Paddington in Peru has the same blockbuster-sequel issue as Black Panther: Wakanda Forever: there may be many enjoyable things about it, but it makes the misstep of briefly bringing back a supporting player from a previous movie, and it’s evident nothing else in the film is operating at their level. Before we get there, though, we’re reintroduced to Paddington (voiced once again by Ben Whishaw) and the Brown family shortly after the lovable bear has been granted UK citizenship. Not long after he gets his passport, a letter comes through from the Reverend Mother (Olivia Colman) who runs the Home for Retired Bears in Peru, concerned that Paddington’s Aunt Lucy (voiced by Imelda Staunton) has begun acting strangely. The family flies off to South America, but when they arrive, discover she’s gone missing, leaving clues to her whereabouts deep in the Amazon rain forest. With the help of explorer-turned-tourist-boat captain Hunter Cabot (Antonio Banderas), they decide to make the journey into uncharted territory to find her.
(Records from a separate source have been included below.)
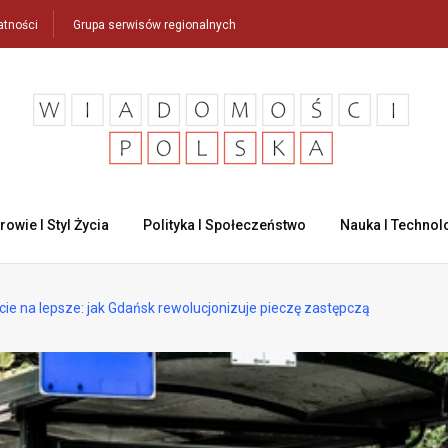
atności
Grupa serwisów regionalnych
rowie I Styl Życia
Polityka I Społeczeństwo
Nauka I Technol
cie na lepsze: jak Gdańsk rewolucjonizuje pieczę zastępczą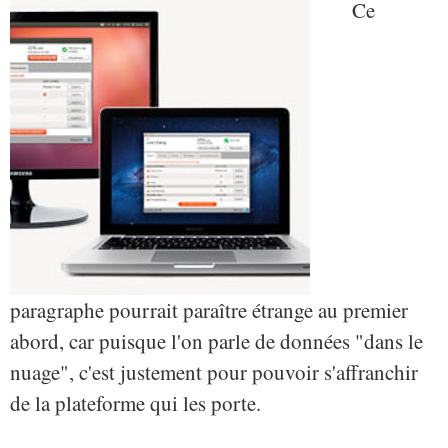
Ce
paragraphe pourrait paraître étrange au premier
abord, car puisque l'on parle de données "dans le
nuage", c'est justement pour pouvoir s'affranchir
de la plateforme qui les porte.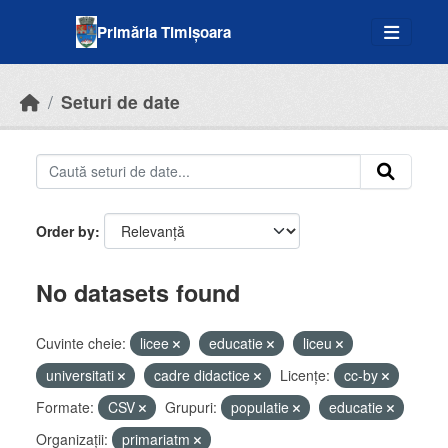
Skip to main content
Primăria Timișoara
Seturi de date
Order by
No datasets found
Cuvinte cheie:
licee
educatie
liceu
universitati
cadre didactice
Licenţe:
cc-by
Formate:
CSV
Grupuri:
populatie
educatie
Organizații:
primariatm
Soon enough, Hunter becomes convinced that Aunt Lucy is secretly guiding them to the lost city of El Dorado and goes insane in the process. 

Whereas the previous Paddington films cast their villains against type––with Hugh Grant now regularly portraying a villain due to the strength of that comic performance––this threequel plays it much safer. Banderas is the clear standout, but it’s not a stretch of the imagination to picture him as an egotistical explorer; he’s been voicing a similarly self-centered sidekick in the Shrek universe for nearly 20 years now. The film does have fun pushing that archetype beyond its limits, writing the character as a broadly comic spin on Klaus Kinski’s Fitzcarraldo, so catastrophically obsessed with completing a mission that has doomed generations of his explorer family before him that he’s lost all grip on reality. And extra credit where credit it’s due: this does include a flashback suggestion that his forefathers all succumbed to cannibalism in the jungle.   

But this is one of the few moments where Paddington in Peru seems openly willing to venture into the same dark territory as the films before it, which repeatedly lingered just a moment too long on shots of the bear about to face his death. As cuddly as those movies are stereotyped as being, they have far more peril than most blockbusters for kids, harking back to the era of Spielberg and Dante but with a decisively British flavor. Paddington in Peru leans too comic to the point of being disarming from the offset, touching on the same directorial influences as King while choosing to pay obvious homage to them instead; one third-act chase sequence underlines this with an extended nod to the opening of Raiders of the Lost Ark. The tear-jerking moments don’t hit quite as hard, either, which is the bigger surprise considering how this story is intended as an emotional journey home for Paddington, but this fails to function as an immigrant narrative because of how much it’s overshadowed by the feature-length treasure hunt. The preceding film tackled a more distinct story about the immigrant experience entirely through Paddington wanting to buy a gift for his visiting relative and proved far more moving because of that childlike simplicity. Here, the eyes are off the ball and the story never feels quite as grounded in the same heart. 

Maybe over years of endless TV reruns, Paddington in Peru will start satisfying as much as the two films that came before. On first viewing, it feels like a big step down, with frequent glimmers of a much more satisfying family adventure throughout.

Paddington in Peru opens on November 8 in the U.K. and on January 17 in the U.S.